Exercise materials section start

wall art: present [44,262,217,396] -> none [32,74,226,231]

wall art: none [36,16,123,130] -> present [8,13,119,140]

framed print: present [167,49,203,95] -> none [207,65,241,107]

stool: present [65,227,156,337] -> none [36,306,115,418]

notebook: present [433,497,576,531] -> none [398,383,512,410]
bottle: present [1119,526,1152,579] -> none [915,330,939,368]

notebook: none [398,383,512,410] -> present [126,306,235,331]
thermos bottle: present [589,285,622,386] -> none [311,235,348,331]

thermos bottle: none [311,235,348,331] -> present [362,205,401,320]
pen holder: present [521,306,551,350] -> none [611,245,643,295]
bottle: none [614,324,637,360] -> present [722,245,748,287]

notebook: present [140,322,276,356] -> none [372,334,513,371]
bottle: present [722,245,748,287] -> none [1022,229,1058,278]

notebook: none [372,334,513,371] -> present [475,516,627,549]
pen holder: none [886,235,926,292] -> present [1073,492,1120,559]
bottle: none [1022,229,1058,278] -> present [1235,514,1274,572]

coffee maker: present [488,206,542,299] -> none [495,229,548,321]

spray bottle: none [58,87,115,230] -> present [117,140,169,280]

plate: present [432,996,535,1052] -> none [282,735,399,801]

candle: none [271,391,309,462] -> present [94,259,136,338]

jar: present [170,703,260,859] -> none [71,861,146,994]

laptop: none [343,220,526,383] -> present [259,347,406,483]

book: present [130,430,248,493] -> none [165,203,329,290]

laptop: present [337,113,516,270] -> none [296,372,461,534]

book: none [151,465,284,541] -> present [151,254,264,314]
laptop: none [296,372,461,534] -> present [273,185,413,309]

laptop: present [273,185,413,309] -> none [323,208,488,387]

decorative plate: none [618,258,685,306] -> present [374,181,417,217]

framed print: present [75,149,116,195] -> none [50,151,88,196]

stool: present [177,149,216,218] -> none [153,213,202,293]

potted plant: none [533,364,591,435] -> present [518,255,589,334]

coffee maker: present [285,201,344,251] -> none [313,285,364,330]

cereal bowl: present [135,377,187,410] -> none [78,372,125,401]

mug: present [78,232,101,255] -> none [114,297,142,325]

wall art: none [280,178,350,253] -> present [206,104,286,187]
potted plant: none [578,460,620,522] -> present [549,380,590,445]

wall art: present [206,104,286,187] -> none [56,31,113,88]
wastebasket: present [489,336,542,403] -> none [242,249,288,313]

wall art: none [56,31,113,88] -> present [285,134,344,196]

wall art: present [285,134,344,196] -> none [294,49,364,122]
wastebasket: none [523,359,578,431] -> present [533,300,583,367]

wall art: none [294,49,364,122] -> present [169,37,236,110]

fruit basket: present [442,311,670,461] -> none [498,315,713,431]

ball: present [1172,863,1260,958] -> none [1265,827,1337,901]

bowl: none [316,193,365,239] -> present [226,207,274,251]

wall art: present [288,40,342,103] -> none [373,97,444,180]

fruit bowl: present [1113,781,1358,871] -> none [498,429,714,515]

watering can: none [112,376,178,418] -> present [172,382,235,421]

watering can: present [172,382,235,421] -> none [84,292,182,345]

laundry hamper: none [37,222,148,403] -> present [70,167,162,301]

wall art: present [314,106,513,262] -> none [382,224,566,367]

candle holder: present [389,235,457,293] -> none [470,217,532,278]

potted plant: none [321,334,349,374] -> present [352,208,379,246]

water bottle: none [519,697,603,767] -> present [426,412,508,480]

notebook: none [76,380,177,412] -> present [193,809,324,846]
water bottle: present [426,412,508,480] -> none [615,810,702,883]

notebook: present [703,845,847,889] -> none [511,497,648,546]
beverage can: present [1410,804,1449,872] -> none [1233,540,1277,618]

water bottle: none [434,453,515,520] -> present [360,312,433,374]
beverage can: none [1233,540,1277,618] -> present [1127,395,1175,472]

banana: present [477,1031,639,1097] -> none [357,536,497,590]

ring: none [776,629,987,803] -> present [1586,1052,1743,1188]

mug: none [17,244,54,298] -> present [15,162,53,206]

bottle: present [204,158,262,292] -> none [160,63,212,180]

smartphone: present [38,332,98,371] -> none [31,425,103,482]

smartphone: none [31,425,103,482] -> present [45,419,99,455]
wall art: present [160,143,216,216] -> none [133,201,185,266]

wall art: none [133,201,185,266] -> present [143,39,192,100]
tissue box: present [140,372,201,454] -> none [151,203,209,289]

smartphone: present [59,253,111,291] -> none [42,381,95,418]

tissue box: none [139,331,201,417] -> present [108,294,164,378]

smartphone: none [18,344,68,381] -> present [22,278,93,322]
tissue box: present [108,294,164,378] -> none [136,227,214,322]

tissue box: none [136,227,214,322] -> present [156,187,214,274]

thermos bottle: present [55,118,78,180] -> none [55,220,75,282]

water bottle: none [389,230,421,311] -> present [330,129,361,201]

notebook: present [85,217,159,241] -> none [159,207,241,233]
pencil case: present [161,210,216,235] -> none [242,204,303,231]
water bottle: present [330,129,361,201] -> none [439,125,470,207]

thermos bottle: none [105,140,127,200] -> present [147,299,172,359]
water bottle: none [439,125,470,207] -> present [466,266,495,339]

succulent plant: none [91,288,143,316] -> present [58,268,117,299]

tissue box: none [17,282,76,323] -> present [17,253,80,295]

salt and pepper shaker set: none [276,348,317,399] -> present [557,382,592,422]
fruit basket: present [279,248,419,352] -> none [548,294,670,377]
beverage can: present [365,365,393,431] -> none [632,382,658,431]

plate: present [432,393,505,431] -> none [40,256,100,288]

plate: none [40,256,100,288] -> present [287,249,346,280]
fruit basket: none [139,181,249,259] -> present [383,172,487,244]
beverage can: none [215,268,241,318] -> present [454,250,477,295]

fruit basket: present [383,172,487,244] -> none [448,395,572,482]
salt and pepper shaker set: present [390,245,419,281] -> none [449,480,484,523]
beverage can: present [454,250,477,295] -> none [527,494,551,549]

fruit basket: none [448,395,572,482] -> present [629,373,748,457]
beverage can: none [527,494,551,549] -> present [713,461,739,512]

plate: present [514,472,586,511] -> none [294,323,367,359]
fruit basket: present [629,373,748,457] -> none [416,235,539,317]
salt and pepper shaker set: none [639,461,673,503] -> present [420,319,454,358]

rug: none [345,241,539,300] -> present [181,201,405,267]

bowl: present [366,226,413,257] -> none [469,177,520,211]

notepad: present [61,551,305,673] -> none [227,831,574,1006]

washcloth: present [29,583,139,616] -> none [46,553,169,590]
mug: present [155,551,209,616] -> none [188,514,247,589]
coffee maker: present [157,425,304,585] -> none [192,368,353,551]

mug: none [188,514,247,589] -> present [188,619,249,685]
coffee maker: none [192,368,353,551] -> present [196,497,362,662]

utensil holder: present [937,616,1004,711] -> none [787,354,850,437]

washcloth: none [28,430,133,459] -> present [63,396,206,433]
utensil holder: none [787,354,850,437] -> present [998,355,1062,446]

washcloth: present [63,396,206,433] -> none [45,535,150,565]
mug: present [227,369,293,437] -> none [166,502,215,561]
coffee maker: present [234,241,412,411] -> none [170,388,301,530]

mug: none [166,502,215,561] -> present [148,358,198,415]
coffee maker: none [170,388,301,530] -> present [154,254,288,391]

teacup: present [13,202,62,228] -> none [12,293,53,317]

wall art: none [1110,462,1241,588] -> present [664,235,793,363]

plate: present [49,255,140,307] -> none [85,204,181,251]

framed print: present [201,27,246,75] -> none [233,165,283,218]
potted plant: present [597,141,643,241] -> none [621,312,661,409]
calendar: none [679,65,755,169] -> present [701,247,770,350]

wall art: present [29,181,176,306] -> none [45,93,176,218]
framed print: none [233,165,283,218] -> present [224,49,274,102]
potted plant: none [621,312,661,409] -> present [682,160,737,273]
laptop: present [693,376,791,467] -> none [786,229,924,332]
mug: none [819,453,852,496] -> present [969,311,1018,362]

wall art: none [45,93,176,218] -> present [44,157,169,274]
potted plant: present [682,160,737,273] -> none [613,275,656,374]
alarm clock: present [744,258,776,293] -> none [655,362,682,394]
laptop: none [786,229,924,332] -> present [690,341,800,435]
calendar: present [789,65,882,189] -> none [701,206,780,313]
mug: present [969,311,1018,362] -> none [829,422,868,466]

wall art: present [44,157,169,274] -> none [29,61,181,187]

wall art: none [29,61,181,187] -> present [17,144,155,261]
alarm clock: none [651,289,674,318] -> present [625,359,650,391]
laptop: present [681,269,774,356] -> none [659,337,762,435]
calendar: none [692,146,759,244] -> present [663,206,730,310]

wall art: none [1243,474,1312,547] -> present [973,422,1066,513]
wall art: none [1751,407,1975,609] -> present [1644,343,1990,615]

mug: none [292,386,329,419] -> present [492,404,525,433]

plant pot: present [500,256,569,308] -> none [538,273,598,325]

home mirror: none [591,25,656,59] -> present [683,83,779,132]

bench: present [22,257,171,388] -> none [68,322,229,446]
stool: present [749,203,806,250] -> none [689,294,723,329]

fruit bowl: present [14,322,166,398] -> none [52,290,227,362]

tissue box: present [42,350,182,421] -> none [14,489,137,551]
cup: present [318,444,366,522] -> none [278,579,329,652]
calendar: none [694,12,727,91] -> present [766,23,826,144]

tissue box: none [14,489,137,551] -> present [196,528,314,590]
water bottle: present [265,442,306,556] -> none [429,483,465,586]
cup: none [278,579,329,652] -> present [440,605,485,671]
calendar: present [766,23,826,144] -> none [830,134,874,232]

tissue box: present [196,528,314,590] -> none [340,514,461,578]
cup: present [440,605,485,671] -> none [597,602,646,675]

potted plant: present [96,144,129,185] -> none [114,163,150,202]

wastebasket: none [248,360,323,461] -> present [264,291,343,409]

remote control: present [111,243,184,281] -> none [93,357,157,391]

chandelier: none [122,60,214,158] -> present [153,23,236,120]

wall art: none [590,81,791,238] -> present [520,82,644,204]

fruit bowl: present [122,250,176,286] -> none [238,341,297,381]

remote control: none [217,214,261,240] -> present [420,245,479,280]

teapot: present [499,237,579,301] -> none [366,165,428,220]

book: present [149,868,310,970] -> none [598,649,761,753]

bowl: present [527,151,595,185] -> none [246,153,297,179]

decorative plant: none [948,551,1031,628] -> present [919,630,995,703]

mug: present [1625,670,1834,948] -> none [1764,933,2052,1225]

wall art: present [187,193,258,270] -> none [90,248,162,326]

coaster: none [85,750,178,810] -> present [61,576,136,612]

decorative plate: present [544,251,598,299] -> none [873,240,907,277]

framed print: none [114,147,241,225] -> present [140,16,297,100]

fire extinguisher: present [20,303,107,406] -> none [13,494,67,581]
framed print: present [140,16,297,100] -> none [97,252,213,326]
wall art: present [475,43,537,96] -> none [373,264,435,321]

Exercise materials section end

▶ _What is needed_:
Reprint exactly the lines above that start at the one with "smartphone: none [18,344,68,381]" and end at the one with "plate: present [514,472,586,511]", keeping both and adding none.

▶ _The completed task_:
smartphone: none [18,344,68,381] -> present [22,278,93,322]
tissue box: present [108,294,164,378] -> none [136,227,214,322]

tissue box: none [136,227,214,322] -> present [156,187,214,274]

thermos bottle: present [55,118,78,180] -> none [55,220,75,282]

water bottle: none [389,230,421,311] -> present [330,129,361,201]

notebook: present [85,217,159,241] -> none [159,207,241,233]
pencil case: present [161,210,216,235] -> none [242,204,303,231]
water bottle: present [330,129,361,201] -> none [439,125,470,207]

thermos bottle: none [105,140,127,200] -> present [147,299,172,359]
water bottle: none [439,125,470,207] -> present [466,266,495,339]

succulent plant: none [91,288,143,316] -> present [58,268,117,299]

tissue box: none [17,282,76,323] -> present [17,253,80,295]

salt and pepper shaker set: none [276,348,317,399] -> present [557,382,592,422]
fruit basket: present [279,248,419,352] -> none [548,294,670,377]
beverage can: present [365,365,393,431] -> none [632,382,658,431]

plate: present [432,393,505,431] -> none [40,256,100,288]

plate: none [40,256,100,288] -> present [287,249,346,280]
fruit basket: none [139,181,249,259] -> present [383,172,487,244]
beverage can: none [215,268,241,318] -> present [454,250,477,295]

fruit basket: present [383,172,487,244] -> none [448,395,572,482]
salt and pepper shaker set: present [390,245,419,281] -> none [449,480,484,523]
beverage can: present [454,250,477,295] -> none [527,494,551,549]

fruit basket: none [448,395,572,482] -> present [629,373,748,457]
beverage can: none [527,494,551,549] -> present [713,461,739,512]

plate: present [514,472,586,511] -> none [294,323,367,359]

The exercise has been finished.